Thanks to Tracr, consumers will now be able to stop the flow of diamonds falsely certified as conflict-free.
The 2006 blockbuster Blood Diamond, starring Leonardo DiCaprio, brought conflict diamond trade into pop culture. Prior to the film’s release, international law had already attempted to end the sale of these stones. The United Nations General Assembly adopted a resolution in 2000 to create a process to verify the history and origin of diamonds to ensure that they were not being used to fund conflicts.
By 2003, participating countries began implementing rules known as the Kimberley Process Certification Scheme (KPC). The KPC puts extreme verification requirements on its 54 participants in an attempt to ensure their diamonds are conflict-free. However, the actual enforcement is left up to each country, and proof of verification consists solely of a certificate that travels with a batch of diamonds.
Even though member countries represent over 99 per cent of the global rough diamond trade, armed groups in Africa still raise between $3.9 to 5.8 million a year in the illegal diamond trade through fraud, smuggling, and legal loopholes. KPC and other status quo interventions are evidently not stopping human rights violations in the diamond trade.
Part of the failure of KPC is due to fraud and smuggling. Traders have reported incidents of fake certificates in the Democratic Republic of Congo, Angola, Malaysia, Sierra Leone, Guinea, and Ghana. Even without forging documents, smugglers take advantage of unguarded borders to move diamonds across borders to KPC countries and mix them in with local and certified diamonds.
Diamonds are currently certified in batches instead of individually, but with new blockchain-based platforms, single stones can be traced from their mines. This works through an open ledger system in which transactions are added through consensus of the computers on the network.
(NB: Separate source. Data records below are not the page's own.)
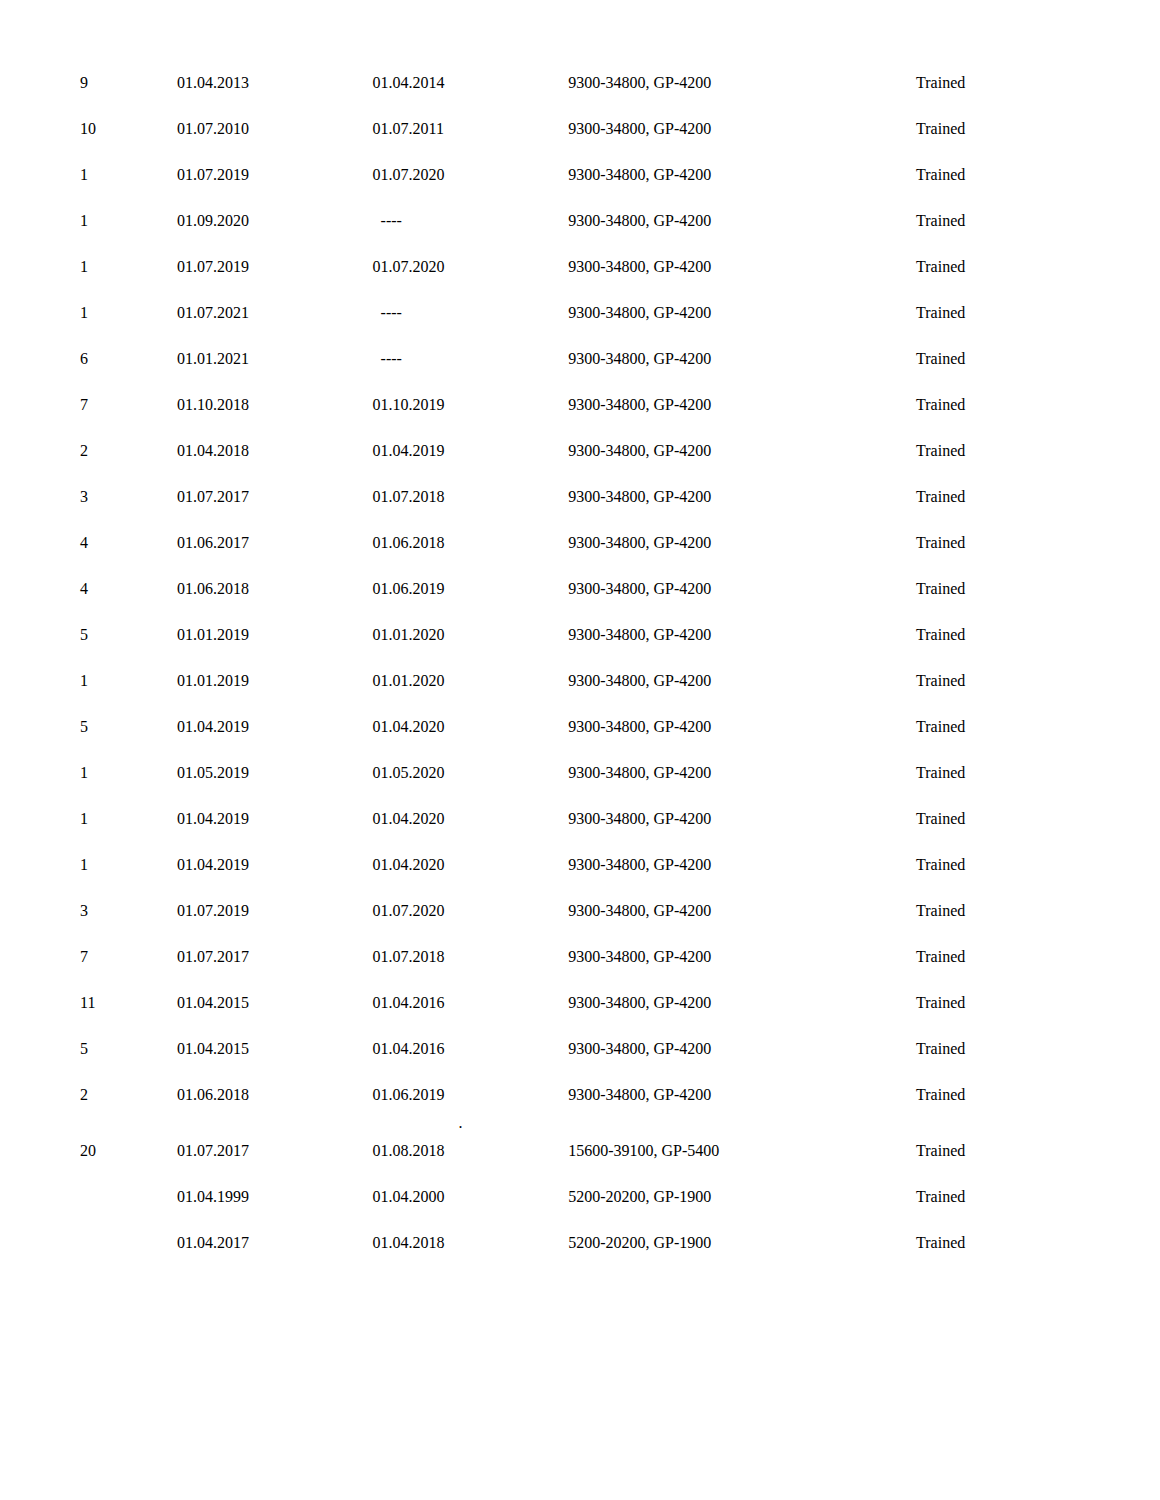| 9 | 01.04.2013 | 01.04.2014 | 9300-34800, GP-4200 | Trained |
| 10 | 01.07.2010 | 01.07.2011 | 9300-34800, GP-4200 | Trained |
| 1 | 01.07.2019 | 01.07.2020 | 9300-34800, GP-4200 | Trained |
| 1 | 01.09.2020 | ---- | 9300-34800, GP-4200 | Trained |
| 1 | 01.07.2019 | 01.07.2020 | 9300-34800, GP-4200 | Trained |
| 1 | 01.07.2021 | ---- | 9300-34800, GP-4200 | Trained |
| 6 | 01.01.2021 | ---- | 9300-34800, GP-4200 | Trained |
| 7 | 01.10.2018 | 01.10.2019 | 9300-34800, GP-4200 | Trained |
| 2 | 01.04.2018 | 01.04.2019 | 9300-34800, GP-4200 | Trained |
| 3 | 01.07.2017 | 01.07.2018 | 9300-34800, GP-4200 | Trained |
| 4 | 01.06.2017 | 01.06.2018 | 9300-34800, GP-4200 | Trained |
| 4 | 01.06.2018 | 01.06.2019 | 9300-34800, GP-4200 | Trained |
| 5 | 01.01.2019 | 01.01.2020 | 9300-34800, GP-4200 | Trained |
| 1 | 01.01.2019 | 01.01.2020 | 9300-34800, GP-4200 | Trained |
| 5 | 01.04.2019 | 01.04.2020 | 9300-34800, GP-4200 | Trained |
| 1 | 01.05.2019 | 01.05.2020 | 9300-34800, GP-4200 | Trained |
| 1 | 01.04.2019 | 01.04.2020 | 9300-34800, GP-4200 | Trained |
| 1 | 01.04.2019 | 01.04.2020 | 9300-34800, GP-4200 | Trained |
| 3 | 01.07.2019 | 01.07.2020 | 9300-34800, GP-4200 | Trained |
| 7 | 01.07.2017 | 01.07.2018 | 9300-34800, GP-4200 | Trained |
| 11 | 01.04.2015 | 01.04.2016 | 9300-34800, GP-4200 | Trained |
| 5 | 01.04.2015 | 01.04.2016 | 9300-34800, GP-4200 | Trained |
| 2 | 01.06.2018 | 01.06.2019 | 9300-34800, GP-4200 | Trained |
| | | . | | |
| 20 | 01.07.2017 | 01.08.2018 | 15600-39100, GP-5400 | Trained |
| | 01.04.1999 | 01.04.2000 | 5200-20200, GP-1900 | Trained |
| | 01.04.2017 | 01.04.2018 | 5200-20200, GP-1900 | Trained |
The consensus mechanism makes it difficult to falsify a transaction history and the public nature makes tracing individual stones possible. This reduces the risk of diamonds being falsely certified as conflict-free.
The second reason for KPC failure is its limited definition of conflict diamonds, which only includes atrocities committed by non-governmental forces. Zimbabwe continues to be a KPC member despite their history of human rights abuses.
In 2008, 200 people died due to the government takeover of the Marange mines. In 2009, the KPC Review mission determined that government-controlled mines did not meet the minimal human rights requirements, and the Zimbabwe government was given six months to comply. However, they was allowed to re-enter in 2011, despite reports from human rights organisations that documented continued violence and abuses.
Even with the backing of the United Nations and the buy-in of 99 per cent of the diamond trade, international law failed to ensure that certified KPC diamonds were actually conflict-free. Blockchain offers an opportunity to side-step the failed policy of KPC by making transaction history open and public – consumers and sellers alike will be empowered with the necessary information to prevent the trade of conflict diamonds.